* What to do: For the entries below, the result should be an exact transcription of the lines from the one with "Die folgenden Informationen" up to and including the one with "Dios, de verle", and only those.

START Data to examine

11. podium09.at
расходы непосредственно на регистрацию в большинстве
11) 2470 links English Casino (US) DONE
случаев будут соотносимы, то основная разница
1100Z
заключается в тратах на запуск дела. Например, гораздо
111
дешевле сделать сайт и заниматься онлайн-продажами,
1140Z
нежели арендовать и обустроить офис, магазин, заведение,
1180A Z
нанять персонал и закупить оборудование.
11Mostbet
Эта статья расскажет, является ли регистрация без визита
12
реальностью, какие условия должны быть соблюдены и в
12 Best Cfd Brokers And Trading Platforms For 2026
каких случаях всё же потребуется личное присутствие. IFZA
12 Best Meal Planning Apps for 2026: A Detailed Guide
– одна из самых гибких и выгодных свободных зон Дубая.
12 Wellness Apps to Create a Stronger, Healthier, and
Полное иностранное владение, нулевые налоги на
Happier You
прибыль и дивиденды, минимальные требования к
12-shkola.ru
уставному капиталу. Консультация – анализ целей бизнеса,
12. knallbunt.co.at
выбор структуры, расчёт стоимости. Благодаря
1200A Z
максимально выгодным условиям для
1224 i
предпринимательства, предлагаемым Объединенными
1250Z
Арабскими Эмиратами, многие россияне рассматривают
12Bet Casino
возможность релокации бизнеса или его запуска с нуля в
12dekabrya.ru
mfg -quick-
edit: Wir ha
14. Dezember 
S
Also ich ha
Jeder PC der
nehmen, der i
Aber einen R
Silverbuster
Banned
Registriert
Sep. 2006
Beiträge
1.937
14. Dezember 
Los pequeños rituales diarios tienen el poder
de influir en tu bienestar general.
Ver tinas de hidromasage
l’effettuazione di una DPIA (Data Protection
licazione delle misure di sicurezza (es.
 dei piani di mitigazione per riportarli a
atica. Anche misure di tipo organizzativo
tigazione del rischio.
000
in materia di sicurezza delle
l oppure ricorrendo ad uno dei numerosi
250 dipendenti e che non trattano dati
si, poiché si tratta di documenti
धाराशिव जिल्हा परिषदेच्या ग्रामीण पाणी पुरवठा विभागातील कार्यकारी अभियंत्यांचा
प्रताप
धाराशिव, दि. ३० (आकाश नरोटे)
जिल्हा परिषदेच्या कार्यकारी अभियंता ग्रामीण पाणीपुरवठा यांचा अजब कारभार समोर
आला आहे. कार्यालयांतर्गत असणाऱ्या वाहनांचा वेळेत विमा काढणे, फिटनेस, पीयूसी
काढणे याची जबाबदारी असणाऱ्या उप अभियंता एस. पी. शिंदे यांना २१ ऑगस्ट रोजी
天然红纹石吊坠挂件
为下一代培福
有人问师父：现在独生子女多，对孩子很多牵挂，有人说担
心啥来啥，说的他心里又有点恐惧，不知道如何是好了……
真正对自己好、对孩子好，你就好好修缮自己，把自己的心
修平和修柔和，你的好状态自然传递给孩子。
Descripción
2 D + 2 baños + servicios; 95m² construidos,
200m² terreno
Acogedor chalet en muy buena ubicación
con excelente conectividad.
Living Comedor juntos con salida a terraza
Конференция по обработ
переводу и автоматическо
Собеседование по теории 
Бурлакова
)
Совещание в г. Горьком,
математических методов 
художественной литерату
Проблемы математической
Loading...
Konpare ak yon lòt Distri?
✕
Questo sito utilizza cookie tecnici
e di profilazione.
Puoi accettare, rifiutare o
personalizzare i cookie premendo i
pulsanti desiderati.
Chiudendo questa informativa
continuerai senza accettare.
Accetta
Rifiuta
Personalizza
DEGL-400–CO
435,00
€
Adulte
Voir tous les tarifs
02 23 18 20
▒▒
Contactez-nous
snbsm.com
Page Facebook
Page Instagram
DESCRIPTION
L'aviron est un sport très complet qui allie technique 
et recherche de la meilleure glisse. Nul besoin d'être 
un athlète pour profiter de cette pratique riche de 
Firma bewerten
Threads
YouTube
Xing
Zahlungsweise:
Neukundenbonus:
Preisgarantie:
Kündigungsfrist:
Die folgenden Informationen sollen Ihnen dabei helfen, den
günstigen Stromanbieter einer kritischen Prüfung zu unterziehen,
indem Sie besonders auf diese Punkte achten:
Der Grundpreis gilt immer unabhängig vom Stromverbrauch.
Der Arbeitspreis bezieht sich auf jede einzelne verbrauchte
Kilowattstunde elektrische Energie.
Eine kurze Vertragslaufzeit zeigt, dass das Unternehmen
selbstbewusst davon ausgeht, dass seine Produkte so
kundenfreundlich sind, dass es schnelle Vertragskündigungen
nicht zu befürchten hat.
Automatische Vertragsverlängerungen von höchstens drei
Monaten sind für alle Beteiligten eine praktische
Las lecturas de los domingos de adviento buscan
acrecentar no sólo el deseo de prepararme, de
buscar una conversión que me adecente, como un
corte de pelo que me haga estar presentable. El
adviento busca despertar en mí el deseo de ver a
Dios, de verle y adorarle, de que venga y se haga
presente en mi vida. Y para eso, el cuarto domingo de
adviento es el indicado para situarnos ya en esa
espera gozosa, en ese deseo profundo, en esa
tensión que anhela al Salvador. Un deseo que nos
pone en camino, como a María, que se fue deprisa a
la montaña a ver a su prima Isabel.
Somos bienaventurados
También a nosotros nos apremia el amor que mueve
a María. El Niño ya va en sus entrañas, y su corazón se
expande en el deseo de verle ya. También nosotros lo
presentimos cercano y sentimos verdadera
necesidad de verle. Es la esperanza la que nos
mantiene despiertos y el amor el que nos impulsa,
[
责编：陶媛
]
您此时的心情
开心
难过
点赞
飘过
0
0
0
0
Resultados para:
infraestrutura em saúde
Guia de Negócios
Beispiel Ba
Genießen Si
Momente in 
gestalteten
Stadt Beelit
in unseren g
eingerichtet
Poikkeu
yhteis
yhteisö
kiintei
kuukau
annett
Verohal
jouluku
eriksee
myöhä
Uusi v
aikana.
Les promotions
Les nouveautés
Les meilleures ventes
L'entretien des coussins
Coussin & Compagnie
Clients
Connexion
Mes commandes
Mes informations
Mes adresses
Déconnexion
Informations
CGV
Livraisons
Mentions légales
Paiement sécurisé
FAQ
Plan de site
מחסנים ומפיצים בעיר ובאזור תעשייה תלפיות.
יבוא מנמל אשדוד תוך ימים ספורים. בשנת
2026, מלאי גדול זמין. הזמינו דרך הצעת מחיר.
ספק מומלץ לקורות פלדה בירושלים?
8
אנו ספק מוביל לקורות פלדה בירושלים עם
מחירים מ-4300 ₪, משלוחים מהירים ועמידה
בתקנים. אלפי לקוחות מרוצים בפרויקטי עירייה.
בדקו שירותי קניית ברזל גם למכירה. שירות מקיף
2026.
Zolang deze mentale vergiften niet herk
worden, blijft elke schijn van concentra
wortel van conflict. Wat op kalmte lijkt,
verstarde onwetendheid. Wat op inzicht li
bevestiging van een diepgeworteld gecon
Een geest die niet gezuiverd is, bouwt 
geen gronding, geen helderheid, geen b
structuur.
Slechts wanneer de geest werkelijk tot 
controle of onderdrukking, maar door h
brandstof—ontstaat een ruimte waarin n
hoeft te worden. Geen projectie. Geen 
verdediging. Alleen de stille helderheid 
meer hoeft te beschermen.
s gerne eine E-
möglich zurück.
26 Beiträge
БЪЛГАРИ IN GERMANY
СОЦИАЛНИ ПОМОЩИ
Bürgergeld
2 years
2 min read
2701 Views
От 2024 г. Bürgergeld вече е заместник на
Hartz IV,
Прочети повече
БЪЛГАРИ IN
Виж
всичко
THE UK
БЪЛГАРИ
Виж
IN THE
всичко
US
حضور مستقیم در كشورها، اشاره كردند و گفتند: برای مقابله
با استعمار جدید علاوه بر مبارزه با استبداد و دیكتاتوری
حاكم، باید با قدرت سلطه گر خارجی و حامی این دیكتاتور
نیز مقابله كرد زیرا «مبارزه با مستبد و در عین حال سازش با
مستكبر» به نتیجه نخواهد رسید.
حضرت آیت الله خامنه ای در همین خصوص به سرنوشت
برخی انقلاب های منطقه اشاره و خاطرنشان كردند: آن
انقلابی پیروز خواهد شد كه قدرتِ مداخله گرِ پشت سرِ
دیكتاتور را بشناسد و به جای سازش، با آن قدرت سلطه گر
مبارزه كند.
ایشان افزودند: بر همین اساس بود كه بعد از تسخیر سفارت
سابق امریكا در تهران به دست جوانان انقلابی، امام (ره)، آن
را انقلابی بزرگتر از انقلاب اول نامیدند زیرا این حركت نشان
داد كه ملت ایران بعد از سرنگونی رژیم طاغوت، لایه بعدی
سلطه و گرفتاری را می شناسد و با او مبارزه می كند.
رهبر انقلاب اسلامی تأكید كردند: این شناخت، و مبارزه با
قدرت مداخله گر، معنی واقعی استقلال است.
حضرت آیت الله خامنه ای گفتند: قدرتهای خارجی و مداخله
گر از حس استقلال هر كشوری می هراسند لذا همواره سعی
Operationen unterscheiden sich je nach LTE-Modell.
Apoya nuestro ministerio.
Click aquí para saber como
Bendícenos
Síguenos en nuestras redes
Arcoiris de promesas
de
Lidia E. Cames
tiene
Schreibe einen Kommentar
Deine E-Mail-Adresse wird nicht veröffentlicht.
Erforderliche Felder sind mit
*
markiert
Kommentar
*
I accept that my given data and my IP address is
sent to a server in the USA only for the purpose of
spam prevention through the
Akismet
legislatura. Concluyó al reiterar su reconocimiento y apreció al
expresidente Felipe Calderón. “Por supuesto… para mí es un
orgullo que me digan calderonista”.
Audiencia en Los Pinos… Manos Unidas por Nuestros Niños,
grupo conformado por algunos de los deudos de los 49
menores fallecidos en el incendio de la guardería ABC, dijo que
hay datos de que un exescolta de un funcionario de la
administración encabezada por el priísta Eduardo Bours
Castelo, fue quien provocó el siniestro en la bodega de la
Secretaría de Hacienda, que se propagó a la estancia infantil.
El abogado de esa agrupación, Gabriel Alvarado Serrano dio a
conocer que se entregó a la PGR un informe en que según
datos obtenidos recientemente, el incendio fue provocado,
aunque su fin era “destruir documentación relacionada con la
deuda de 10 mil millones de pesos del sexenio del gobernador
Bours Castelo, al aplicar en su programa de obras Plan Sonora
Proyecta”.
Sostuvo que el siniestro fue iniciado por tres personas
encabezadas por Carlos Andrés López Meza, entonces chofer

END Data to examine

* Task result:
Die folgenden Informationen sollen Ihnen dabei helfen, den
günstigen Stromanbieter einer kritischen Prüfung zu unterziehen,
indem Sie besonders auf diese Punkte achten:
Der Grundpreis gilt immer unabhängig vom Stromverbrauch.
Der Arbeitspreis bezieht sich auf jede einzelne verbrauchte
Kilowattstunde elektrische Energie.
Eine kurze Vertragslaufzeit zeigt, dass das Unternehmen
selbstbewusst davon ausgeht, dass seine Produkte so
kundenfreundlich sind, dass es schnelle Vertragskündigungen
nicht zu befürchten hat.
Automatische Vertragsverlängerungen von höchstens drei
Monaten sind für alle Beteiligten eine praktische
Las lecturas de los domingos de adviento buscan
acrecentar no sólo el deseo de prepararme, de
buscar una conversión que me adecente, como un
corte de pelo que me haga estar presentable. El
adviento busca despertar en mí el deseo de ver a
Dios, de verle y adorarle, de que venga y se haga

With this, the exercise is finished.